Friday, February 10, 2012

February 10th 2012 LACK OF WINTER MEANS EARLY WORK

The fact that winter has been late in arriving this year, means we have an opportunity to do some early work in our yards.

We can do the following in our yards right now:

*Rake up or blow matted leaves. This will insure that our preemergent application works to its capacity. Matted leaves don’t allow the cool season grasses to spread and will stop the preemergent from controlling crabgrass in those “spots”.

*Spot spray broadleaf weeds (as long as the air temperature is above 40 degrees and will stay there for a couple of hours). Henbit and Chickweed are especially active right now due to the warm weather. We can “spot spray” these and other weeds with “Ester” formulas of herbicides that are available in any good Lawn & Garden store. They work at lower temperatures then conventional 3 Way herbicides. Turflon Ester is a very good product for spraying weeds right now. As with any pesticide application, read the label!

*Spot seed areas that need repair. Be sure that areas really do need spring seeding or sod. If you seeded last fall and the areas aren’t “thick” enough, you may just be impatient. Dormant seeding/sod can be damaged by bad weather, so they are risky to do this time of year. It’s almost better to mow the yard 2-3 times before you decide to do spring seeding or sod work. Spring seeding should be put off (in most cases) until March 1st or so.
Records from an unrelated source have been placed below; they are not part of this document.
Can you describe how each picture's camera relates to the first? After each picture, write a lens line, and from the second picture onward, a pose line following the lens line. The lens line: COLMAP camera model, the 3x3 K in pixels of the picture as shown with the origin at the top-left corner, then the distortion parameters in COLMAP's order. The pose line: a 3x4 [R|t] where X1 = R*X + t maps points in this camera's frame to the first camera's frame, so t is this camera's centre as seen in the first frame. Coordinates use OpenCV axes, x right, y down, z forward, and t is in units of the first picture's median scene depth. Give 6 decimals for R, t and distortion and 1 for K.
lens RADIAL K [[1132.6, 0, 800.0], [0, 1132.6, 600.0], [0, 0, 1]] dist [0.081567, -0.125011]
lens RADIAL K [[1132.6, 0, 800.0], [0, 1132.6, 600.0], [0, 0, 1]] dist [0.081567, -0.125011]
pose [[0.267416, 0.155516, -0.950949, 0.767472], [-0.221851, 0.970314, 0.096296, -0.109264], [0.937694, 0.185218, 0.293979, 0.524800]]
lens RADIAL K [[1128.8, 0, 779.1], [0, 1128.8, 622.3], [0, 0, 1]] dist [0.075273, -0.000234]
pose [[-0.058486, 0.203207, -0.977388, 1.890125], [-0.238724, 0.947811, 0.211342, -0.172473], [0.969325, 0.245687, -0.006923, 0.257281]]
*Prepare the lawn mower and other tools. Lawn mower shops get flooded with work request during the first warm weeks of March. Get your equipment serviced, sharpened, drained…whatever it needs, so you can have it when you need it.
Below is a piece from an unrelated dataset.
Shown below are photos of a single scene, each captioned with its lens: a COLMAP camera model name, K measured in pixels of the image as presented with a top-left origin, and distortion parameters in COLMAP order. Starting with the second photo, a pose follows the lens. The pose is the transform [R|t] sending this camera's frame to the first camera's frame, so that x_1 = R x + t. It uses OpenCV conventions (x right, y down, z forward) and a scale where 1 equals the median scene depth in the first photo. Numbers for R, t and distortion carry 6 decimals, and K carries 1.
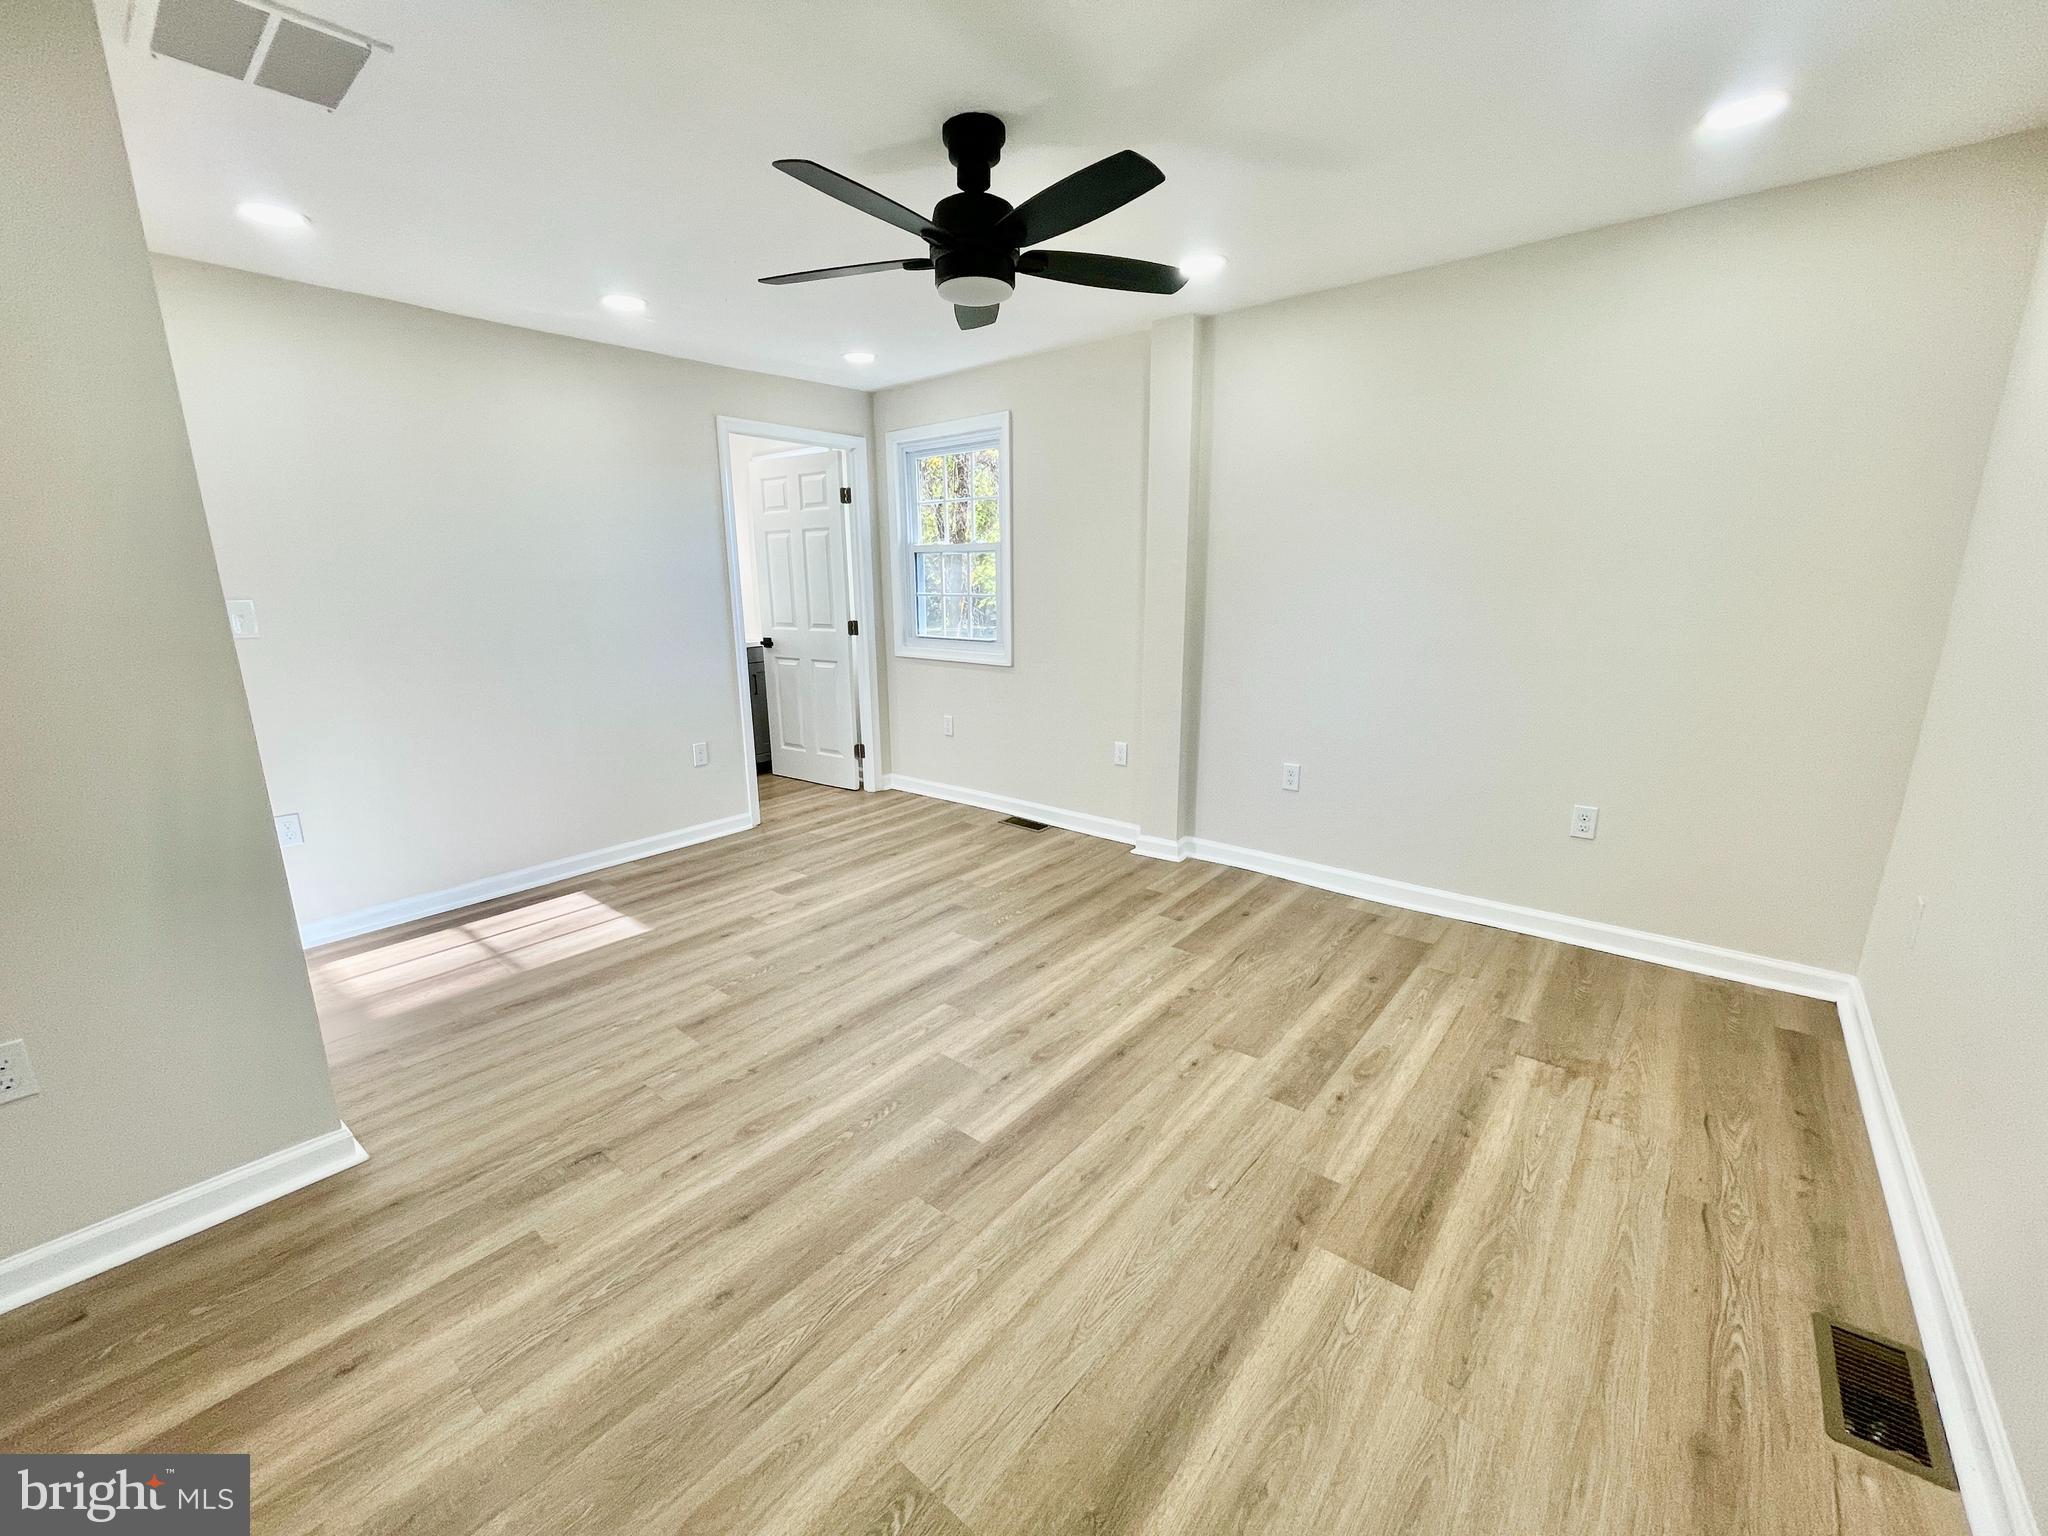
lens RADIAL K [[820.4, 0, 981.7], [0, 820.4, 773.9], [0, 0, 1]] dist [0.000320, 0.001301]
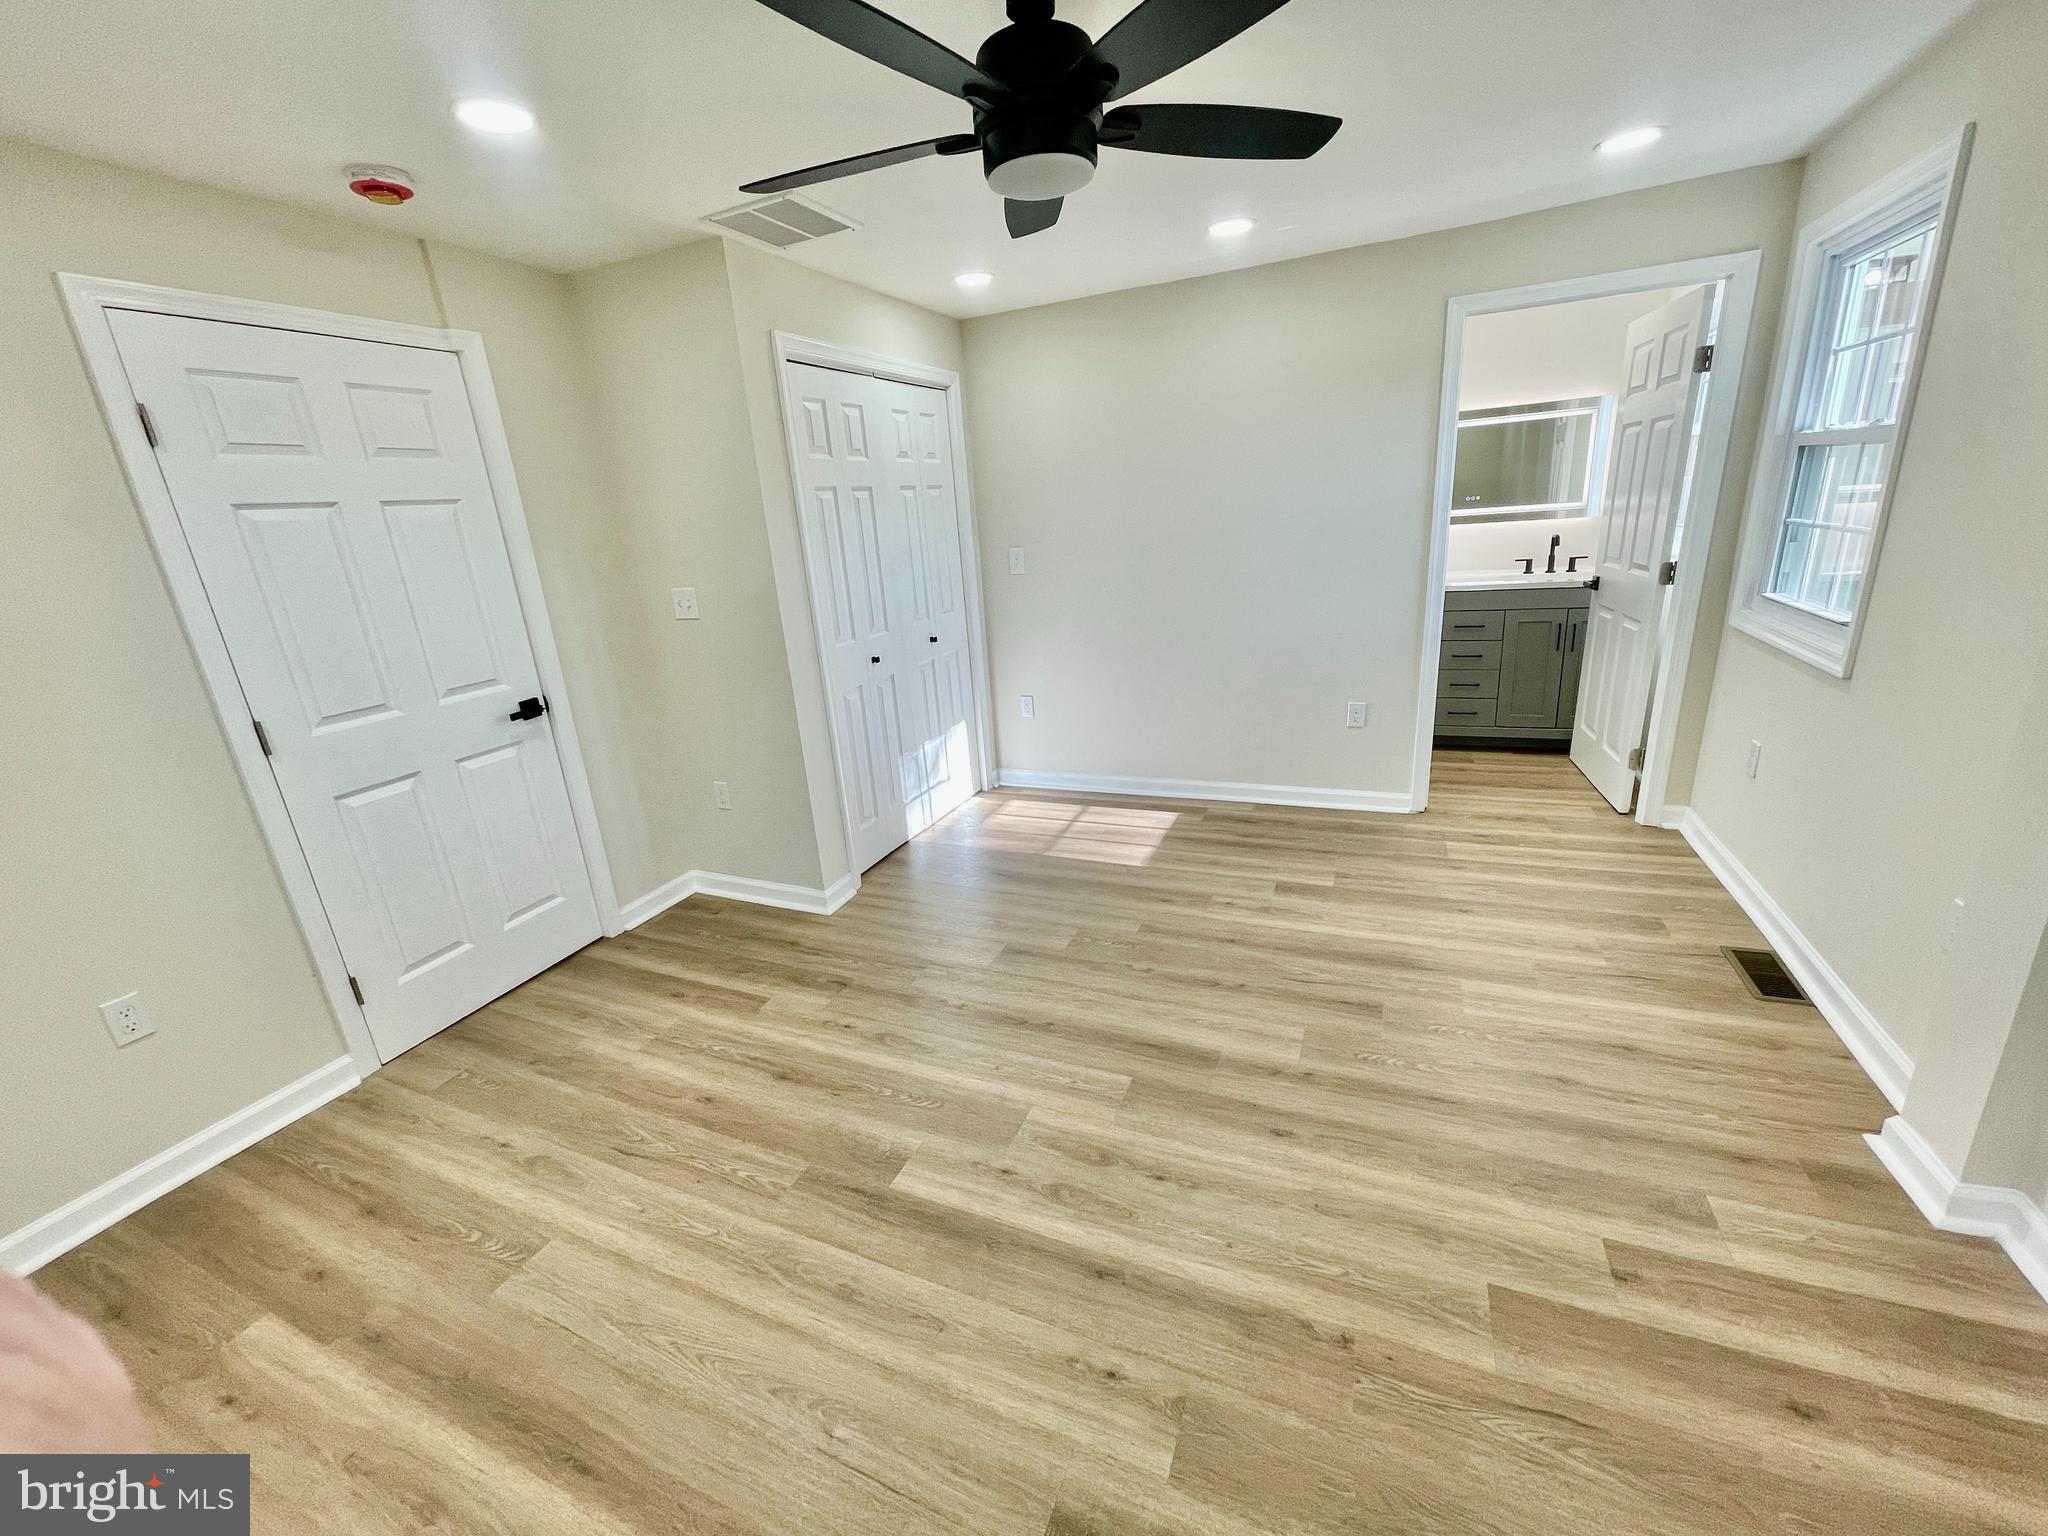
lens RADIAL K [[820.4, 0, 1025.5], [0, 820.4, 758.3], [0, 0, 1]] dist [0.000320, 0.001301]
pose [[0.306939, 0.269098, -0.912894, 0.507491], [-0.153847, 0.960608, 0.231436, -0.176444], [0.939212, 0.069409, 0.336248, 0.510440]]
* Mowing. I like to mow my cool season lawns at about 2 ½ to 2 ¾ inches going out the gate. I bag my clippings so my lawn mower acts as a vacuum as well. I usually walk around with my rake or blower before mowing, so I loosen up the matted leaves that are there. This makes their removal more efficiently.

*Fertilizing. I will always suggest mowing the lawn at least 2-3 times before the first application of fertilizer. This will all but guarantee the best case scenario for crabgrass control. We will address this application in future post. Don’t do anything for now.
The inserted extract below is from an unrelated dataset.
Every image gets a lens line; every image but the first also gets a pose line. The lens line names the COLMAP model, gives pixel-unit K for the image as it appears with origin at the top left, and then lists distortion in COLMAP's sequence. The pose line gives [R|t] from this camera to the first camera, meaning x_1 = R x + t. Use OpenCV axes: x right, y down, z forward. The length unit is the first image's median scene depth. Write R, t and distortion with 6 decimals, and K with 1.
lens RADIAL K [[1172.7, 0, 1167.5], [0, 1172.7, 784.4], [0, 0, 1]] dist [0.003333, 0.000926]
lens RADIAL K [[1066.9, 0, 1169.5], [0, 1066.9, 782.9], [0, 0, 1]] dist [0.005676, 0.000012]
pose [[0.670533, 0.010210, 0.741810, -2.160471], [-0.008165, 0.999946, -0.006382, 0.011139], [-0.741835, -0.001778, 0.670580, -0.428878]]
*Zoysia lawns. Do nothing! You might be tempted, but it’s way too early to do anything but look at zoysia lawns for 6-8 more weeks. They are a “warm season” grass, which means they like extended periods of warm weather, not a few warm days. Hold your horses on these.

Finally, never do any walking or work in the yard when it’s wet. If you see water forming around your foot when you press it down in the lawn…it’s too wet to work in. You may do more harm then good?